Ways other than action to describe yourself as a character are:
Let other characters describe you. “Her friend turned to me and said ‘Your sister says you’re bizarre, but your brother-in-law says you’re merely eccentric.’”
Describe objects near and dear to yourself. “I held my teddy bear, which I’d received on my first birthday.”
Should you begin writing a memoir as a book-length story, or essay by essay?
After my first memoir was published as a Kindle Single, I reflected a bit about how I wrote it. Originally, that memoir was about my time as a teenage runaway and abuse survivor plus my time as a trial attorney representing a woman who’d survived being shot in the head. First, it was chronological; later, it was braided, alternating between deep past and more recent past.
An Amazon editor saw an essay I’d published in Guernica about my birth family. She asked me if I had anything longer. I sent her the teenage runaway/shooting manuscript. She felt the teenage runaway story was more dramatic than the shot-in-the-head story. Go figure.
She encouraged me to send her a draft of only that story. So, of course, I did.
It had taken me about five years to write that memoir. While that manuscript moved through the editing and publication process, I started imagining a quicker process for writing a full-length memoir about reuniting with my very colorful family. Maybe, I thought, it would be faster to do it in two steps.
First, write individual essays, get them published, and second, slap them together into a book-length memoir. An added benefit of this method was getting pieces of the memoir out in the world right away. Agents and editors like to bet on known quantities — writers who’ve already been published — and I wanted this next memoir published, too.
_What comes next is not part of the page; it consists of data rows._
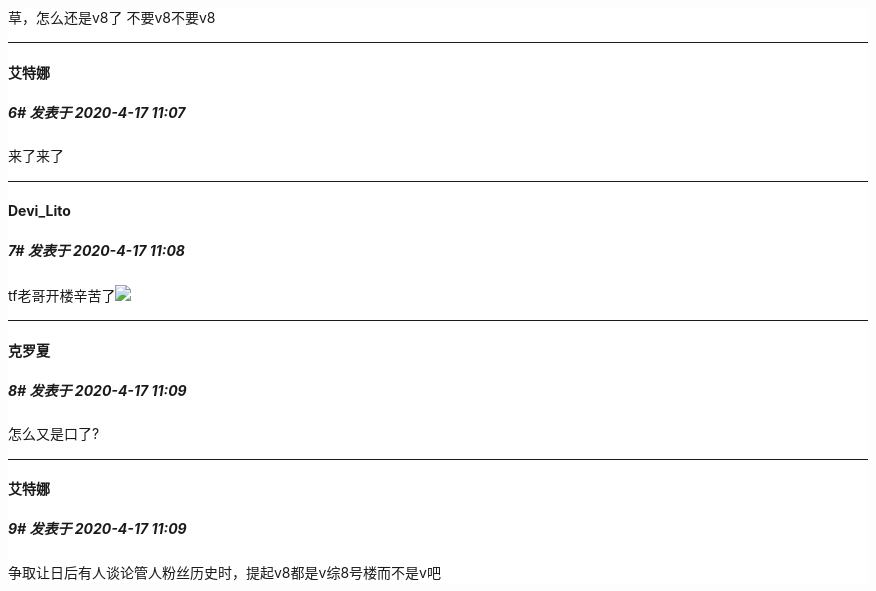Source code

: 


草，怎么还是v8了 不要v8不要v8







-----

####  艾特娜  
##### 6#       发表于 2020-4-17 11:07




来了来了







-----

####  Devi_Lito  
##### 7#       发表于 2020-4-17 11:08




tf老哥开楼辛苦了<img src="https://static.saraba1st.com/image/smiley/face2017/072.png" referrerpolicy="no-referrer">







-----

####  克罗夏  
##### 8#       发表于 2020-4-17 11:09




怎么又是口了?







-----

####  艾特娜  
##### 9#       发表于 2020-4-17 11:09




争取让日后有人谈论管人粉丝历史时，提起v8都是v综8号楼而不是v吧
I was successful with step one; a dozen of those essays have been published in venues including The Rumpus, Narratively, and Sycamore Review. The very first one to be published found a home three years ago on Medium in the original incarnation of Human Parts.
But uh-oh. Guess what? It’s been way harder than I thought it would be to mash those essays together into a coherent story. What’s missing is continuity, the glue that holds a story together. But more importantly, in writing those essays, I hadn’t even begun to think about stuff like narrative arc and character development and overarching themes in a book-length story.
If that sounds like a fiction writer’s talk, well, I admit it is. Great memoirs, those that grab a reader and won’t let go, are written like great fiction. IMHO, of course. They focus on story.
Call me a traditionalist: I like a beginning, a middle, and an end. I’ve read some wonderful essay collections, like Leslie Jamison’s The Empathy Exams, that have more than a hint of memoir about them. But I could pick that book up, and put it down, and pick it up again months later.
For me, the most enjoyable reading experiences are the ones that immerse me in a different world with a conflict that begins on page one, gets complicated as I fly through the pages, and comes to a satisfying (or maybe shocking) conclusion near the end.
Now, I’ve got just over 75,000 words of that second memoir written, and I’ve taken a vow to complete the first draft of the whole shooting match by the end of this May. As part of that goal, I plan to blog here every day about some element of memoir craft — especially those elements I need to master.
For me, writing a memoir step by step, one essay at a time, may not have been the time-saver I hoped for. But for other writers, the process has worked quite well, and it might work for you.
We writers are all different, but all writers benefit from knowing their options.
If you’re interested in a thorough discussion of memoir development options and a detailed, diverse analyses of distinctions between essay and memoir and story, I recommend Colin Hosten’s article that includes interviews with some of the top writers and editors in the field.